▶ **Action item**
When you output the entries, begin with the first line and end with the line containing "- fruit basket [329,260,465,325]", keeping each line exactly as it is.

BEGIN

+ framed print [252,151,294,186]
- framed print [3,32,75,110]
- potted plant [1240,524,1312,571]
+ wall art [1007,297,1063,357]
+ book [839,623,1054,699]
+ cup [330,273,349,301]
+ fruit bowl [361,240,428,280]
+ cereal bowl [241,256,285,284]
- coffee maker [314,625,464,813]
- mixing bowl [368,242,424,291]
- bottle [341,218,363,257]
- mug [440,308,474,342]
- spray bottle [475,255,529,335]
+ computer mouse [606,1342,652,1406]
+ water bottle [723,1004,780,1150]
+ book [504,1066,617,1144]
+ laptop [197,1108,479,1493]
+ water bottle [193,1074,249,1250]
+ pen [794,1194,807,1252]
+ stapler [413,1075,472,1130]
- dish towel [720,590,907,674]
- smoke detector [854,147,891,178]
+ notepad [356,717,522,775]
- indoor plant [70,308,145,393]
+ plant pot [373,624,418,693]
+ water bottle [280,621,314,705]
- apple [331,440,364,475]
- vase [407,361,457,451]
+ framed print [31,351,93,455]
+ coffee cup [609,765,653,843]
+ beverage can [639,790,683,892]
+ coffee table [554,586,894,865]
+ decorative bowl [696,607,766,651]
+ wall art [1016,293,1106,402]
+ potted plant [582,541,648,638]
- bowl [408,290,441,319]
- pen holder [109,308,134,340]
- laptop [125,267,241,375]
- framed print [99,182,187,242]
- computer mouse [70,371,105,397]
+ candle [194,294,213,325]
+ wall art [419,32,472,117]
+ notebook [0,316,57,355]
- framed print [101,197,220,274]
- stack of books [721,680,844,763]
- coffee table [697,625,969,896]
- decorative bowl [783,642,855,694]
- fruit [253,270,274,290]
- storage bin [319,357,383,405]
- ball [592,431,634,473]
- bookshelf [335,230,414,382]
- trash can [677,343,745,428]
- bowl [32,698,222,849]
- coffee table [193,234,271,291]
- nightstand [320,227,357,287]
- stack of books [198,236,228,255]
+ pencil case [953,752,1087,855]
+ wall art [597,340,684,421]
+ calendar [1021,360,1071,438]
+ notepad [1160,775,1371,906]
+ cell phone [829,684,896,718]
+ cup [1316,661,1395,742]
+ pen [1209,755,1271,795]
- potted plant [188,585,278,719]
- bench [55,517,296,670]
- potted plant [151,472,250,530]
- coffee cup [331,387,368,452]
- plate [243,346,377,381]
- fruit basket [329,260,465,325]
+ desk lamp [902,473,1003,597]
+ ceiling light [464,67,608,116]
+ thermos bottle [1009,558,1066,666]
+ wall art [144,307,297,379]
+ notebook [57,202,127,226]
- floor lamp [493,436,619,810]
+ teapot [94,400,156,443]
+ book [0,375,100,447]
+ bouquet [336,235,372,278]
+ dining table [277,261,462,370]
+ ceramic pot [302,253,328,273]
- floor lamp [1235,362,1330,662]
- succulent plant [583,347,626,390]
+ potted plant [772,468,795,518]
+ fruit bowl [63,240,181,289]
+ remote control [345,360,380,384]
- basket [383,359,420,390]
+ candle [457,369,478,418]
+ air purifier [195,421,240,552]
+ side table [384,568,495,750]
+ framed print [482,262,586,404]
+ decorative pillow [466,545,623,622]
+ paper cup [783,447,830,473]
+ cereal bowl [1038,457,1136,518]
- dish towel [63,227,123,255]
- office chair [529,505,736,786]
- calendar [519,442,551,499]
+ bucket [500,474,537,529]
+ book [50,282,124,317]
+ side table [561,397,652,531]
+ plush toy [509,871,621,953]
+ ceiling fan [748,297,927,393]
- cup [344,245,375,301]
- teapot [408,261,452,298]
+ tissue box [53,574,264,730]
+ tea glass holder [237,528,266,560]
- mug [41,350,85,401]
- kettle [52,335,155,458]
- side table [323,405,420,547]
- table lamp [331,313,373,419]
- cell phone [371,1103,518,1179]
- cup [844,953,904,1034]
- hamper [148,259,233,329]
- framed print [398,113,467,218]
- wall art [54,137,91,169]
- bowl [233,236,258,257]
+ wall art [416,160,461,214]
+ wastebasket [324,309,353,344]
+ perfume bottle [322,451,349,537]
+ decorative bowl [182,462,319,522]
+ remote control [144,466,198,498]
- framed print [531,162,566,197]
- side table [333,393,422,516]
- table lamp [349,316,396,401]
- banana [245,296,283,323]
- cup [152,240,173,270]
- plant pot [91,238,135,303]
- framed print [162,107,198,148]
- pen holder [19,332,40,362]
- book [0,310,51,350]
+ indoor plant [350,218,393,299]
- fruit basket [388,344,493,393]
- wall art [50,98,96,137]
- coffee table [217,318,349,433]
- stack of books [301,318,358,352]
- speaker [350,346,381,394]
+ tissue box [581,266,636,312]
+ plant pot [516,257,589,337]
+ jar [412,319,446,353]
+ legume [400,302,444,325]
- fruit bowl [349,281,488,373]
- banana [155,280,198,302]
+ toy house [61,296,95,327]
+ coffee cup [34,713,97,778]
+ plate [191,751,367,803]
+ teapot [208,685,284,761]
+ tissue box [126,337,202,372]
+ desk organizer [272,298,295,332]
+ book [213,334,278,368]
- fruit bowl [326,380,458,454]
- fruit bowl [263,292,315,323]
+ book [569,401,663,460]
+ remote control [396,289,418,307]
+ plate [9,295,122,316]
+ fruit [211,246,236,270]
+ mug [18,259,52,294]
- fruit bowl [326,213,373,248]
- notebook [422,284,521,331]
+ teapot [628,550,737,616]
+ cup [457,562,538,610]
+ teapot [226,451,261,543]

END

▶ **Response**
+ framed print [252,151,294,186]
- framed print [3,32,75,110]
- potted plant [1240,524,1312,571]
+ wall art [1007,297,1063,357]
+ book [839,623,1054,699]
+ cup [330,273,349,301]
+ fruit bowl [361,240,428,280]
+ cereal bowl [241,256,285,284]
- coffee maker [314,625,464,813]
- mixing bowl [368,242,424,291]
- bottle [341,218,363,257]
- mug [440,308,474,342]
- spray bottle [475,255,529,335]
+ computer mouse [606,1342,652,1406]
+ water bottle [723,1004,780,1150]
+ book [504,1066,617,1144]
+ laptop [197,1108,479,1493]
+ water bottle [193,1074,249,1250]
+ pen [794,1194,807,1252]
+ stapler [413,1075,472,1130]
- dish towel [720,590,907,674]
- smoke detector [854,147,891,178]
+ notepad [356,717,522,775]
- indoor plant [70,308,145,393]
+ plant pot [373,624,418,693]
+ water bottle [280,621,314,705]
- apple [331,440,364,475]
- vase [407,361,457,451]
+ framed print [31,351,93,455]
+ coffee cup [609,765,653,843]
+ beverage can [639,790,683,892]
+ coffee table [554,586,894,865]
+ decorative bowl [696,607,766,651]
+ wall art [1016,293,1106,402]
+ potted plant [582,541,648,638]
- bowl [408,290,441,319]
- pen holder [109,308,134,340]
- laptop [125,267,241,375]
- framed print [99,182,187,242]
- computer mouse [70,371,105,397]
+ candle [194,294,213,325]
+ wall art [419,32,472,117]
+ notebook [0,316,57,355]
- framed print [101,197,220,274]
- stack of books [721,680,844,763]
- coffee table [697,625,969,896]
- decorative bowl [783,642,855,694]
- fruit [253,270,274,290]
- storage bin [319,357,383,405]
- ball [592,431,634,473]
- bookshelf [335,230,414,382]
- trash can [677,343,745,428]
- bowl [32,698,222,849]
- coffee table [193,234,271,291]
- nightstand [320,227,357,287]
- stack of books [198,236,228,255]
+ pencil case [953,752,1087,855]
+ wall art [597,340,684,421]
+ calendar [1021,360,1071,438]
+ notepad [1160,775,1371,906]
+ cell phone [829,684,896,718]
+ cup [1316,661,1395,742]
+ pen [1209,755,1271,795]
- potted plant [188,585,278,719]
- bench [55,517,296,670]
- potted plant [151,472,250,530]
- coffee cup [331,387,368,452]
- plate [243,346,377,381]
- fruit basket [329,260,465,325]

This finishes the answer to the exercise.